Iraq war veteran Kawayn Johnson and his homeless family came to Family Promise in Anoka County hoping to find a home and work.
Kawayn and Clarise Johnson, who had divorced after his military service, not only found a home and a job, but ended up getting remarried with a little help from new friends.
Clarise Johnson found an apartment for her family of five on the Internet while using a computer at the day center of Family Promise. The nonprofit agency is an interfaith network working with 18 Anoka County congregations that take turns providing shelter, meals and activities for homeless families a week at a time in their churches. The Johnsons, including three kids ages 6 to 11, lived at the churches with three or four other families for nearly two months.
The families are taken by van at about 7 each morning to the day center, housed at Lord of Life Lutheran in Ramsey. The Johnsons, both 33, obtained marital counseling at the church. Clarise found a short-term house-cleaning job.
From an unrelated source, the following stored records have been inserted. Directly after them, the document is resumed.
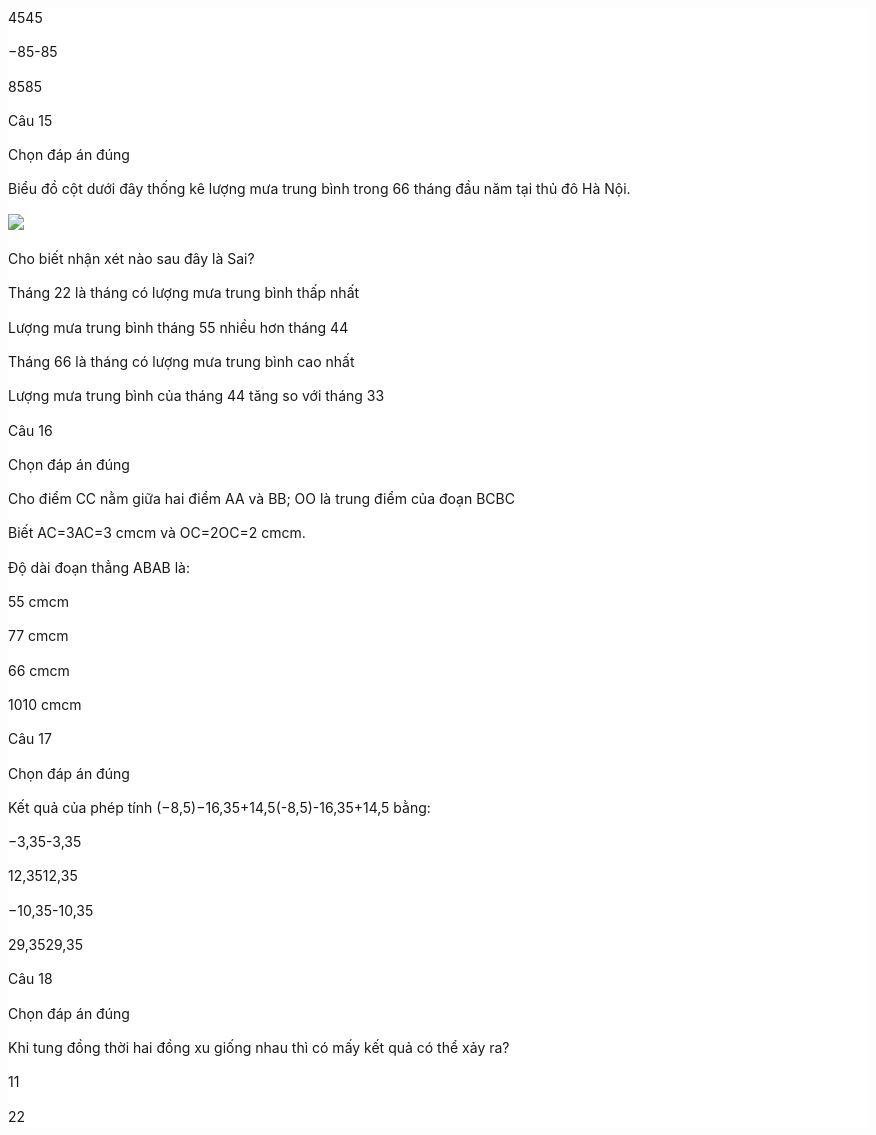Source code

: 4545

−85-85

8585

Câu 15

Chọn đáp án đúng 

Biểu đồ cột dưới đây thống kê lượng mưa trung bình trong 66 tháng đầu năm tại thủ đô Hà Nội.

![](https://onthi123.vn/public/uploads/blt6tt/ket-noi/hoc-ki-1/15.png)

Cho biết nhận xét nào sau đây là Sai?

Tháng 22 là tháng có lượng mưa trung bình thấp nhất

Lượng mưa trung bình tháng 55 nhiều hơn tháng 44

Tháng 66 là tháng có lượng mưa trung bình cao nhất

Lượng mưa trung bình của tháng 44 tăng so với tháng 33

Câu 16

Chọn đáp án đúng 

Cho điểm CC nằm giữa hai điểm AA và BB; OO là trung điểm của đoạn BCBC

Biết AC=3AC=3 cmcm và OC=2OC=2 cmcm.

Độ dài đoạn thẳng ABAB là:

55 cmcm

77 cmcm

66 cmcm

1010 cmcm

Câu 17

Chọn đáp án đúng 

Kết quả của phép tính (−8,5)−16,35+14,5(-8,5)-16,35+14,5 bằng:

−3,35-3,35

12,3512,35

−10,35-10,35

29,3529,35

Câu 18

Chọn đáp án đúng 

Khi tung đồng thời hai đồng xu giống nhau thì có mấy kết quả có thể xảy ra?

11

22
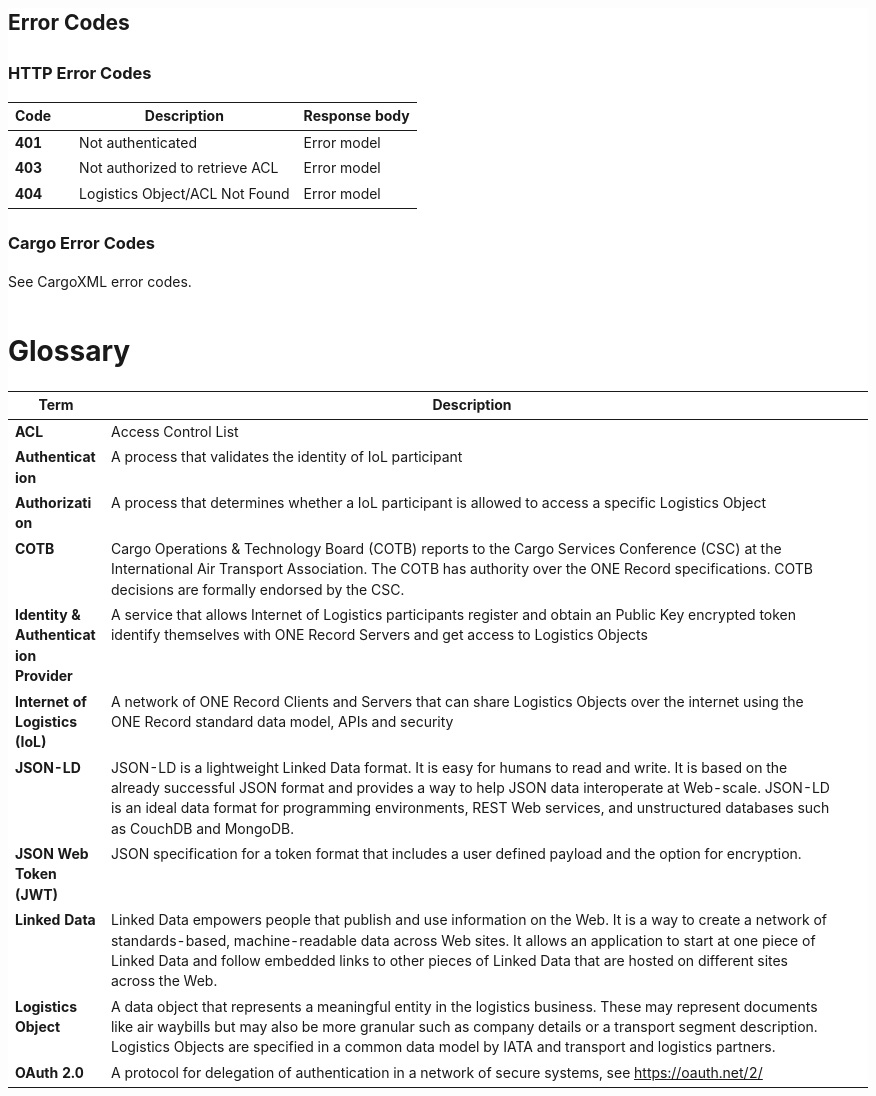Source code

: ## Error Codes

### HTTP Error Codes
| **Code** |     | **Description**                 | **Response body** |
| -------- | --- | ------------------------------- | ----------------- |
| **401**  |     | Not  authenticated              | Error model       |
| **403**  |     | Not authorized  to retrieve ACL | Error model       |
| **404**  |     | Logistics  Object/ACL Not Found | Error model       |

### Cargo Error Codes

See CargoXML error codes.

# Glossary 

| **Term**                               | **Description**                                                                                                                                                                                                                                                                                                                                       |     |     |
| -------------------------------------- | ----------------------------------------------------------------------------------------------------------------------------------------------------------------------------------------------------------------------------------------------------------------------------------------------------------------------------------------------------- | --- | --- |
| **ACL**                                | Access Control  List                                                                                                                                                                                                                                                                                                                                  |     |     |
| **Authentication**                     | A process that validates  the identity of IoL participant                                                                                                                                                                                                                                                                                             |     |     |
| **Authorization**                      | A process that  determines whether a IoL participant is allowed to access a specific  Logistics Object                                                                                                                                                                                                                                                |     |     |
| **COTB**                               | Cargo Operations & Technology Board (COTB) reports to the Cargo Services Conference (CSC) at the International Air Transport Association. The COTB has authority over the ONE Record specifications. COTB decisions are formally endorsed by the CSC.                                                                                                 |     |
| **Identity & Authentication Provider** | A service that  allows Internet of Logistics participants register and obtain an Public Key  encrypted token identify themselves with ONE Record Servers and get access to  Logistics Objects                                                                                                                                                         |     |     |
| **Internet of Logistics (IoL)**        | A network of ONE  Record Clients and Servers that can share Logistics Objects over the internet  using the ONE Record standard data model, APIs and security                                                                                                                                                                                          |     |     |
| **JSON-LD**                            | JSON-LD is a  lightweight Linked Data format. It is easy for humans to read and write. It  is based on the already successful JSON format and provides a way to help  JSON data interoperate at Web-scale. JSON-LD is an ideal data format for  programming environments, REST Web services, and unstructured databases such  as CouchDB and MongoDB. |     |     |
| **JSON Web Token (JWT)**               | JSON specification for a token format that includes a user defined  payload and the option for encryption.                                                                                                                                                                                                                                            |     |     |
| **Linked Data**                        | Linked Data empowers people that publish and use information on the  Web. It is a way to create a network of standards-based, machine-readable  data across Web sites. It allows an application to start at one piece of  Linked Data and follow embedded links to other pieces of Linked Data that are  hosted on different sites across the Web.    |     |     |
| **Logistics Object**                   | A data object  that represents a meaningful entity in the logistics business. These may represent  documents like air waybills but may also be more granular such as company  details or a transport segment description. Logistics Objects are specified  in a common data model by IATA and transport and logistics partners.                       |     |     |
| **OAuth 2.0**                          | A protocol for delegation of authentication in a network of secure  systems, see https://oauth.net/2/                                                                                                                                                                                                                                                 |     |     |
About the time the family was moving into their apartment on Nov. 1, they received a notice from the Veterans Administration saying Johnson would receive little rent money if he was living with an unmarried partner, who would have to share rent costs. When they told Family Promise Executive Director Irene Rodriguez, she asked if they were considering remarriage, as being married would increase Kawayn's VA benefits enough to cover the rent at their apartment in Plymouth.
"I really wanted to be married," Clarise recalled telling Rodriguez. Kawayn, sitting nearby in their living room, said the same.
So Rodriguez blasted e-mails to some of Family Promise's 800 mostly church volunteers in early November.
"We put together a quaint wedding for them in about 10 days," Rodriguez said.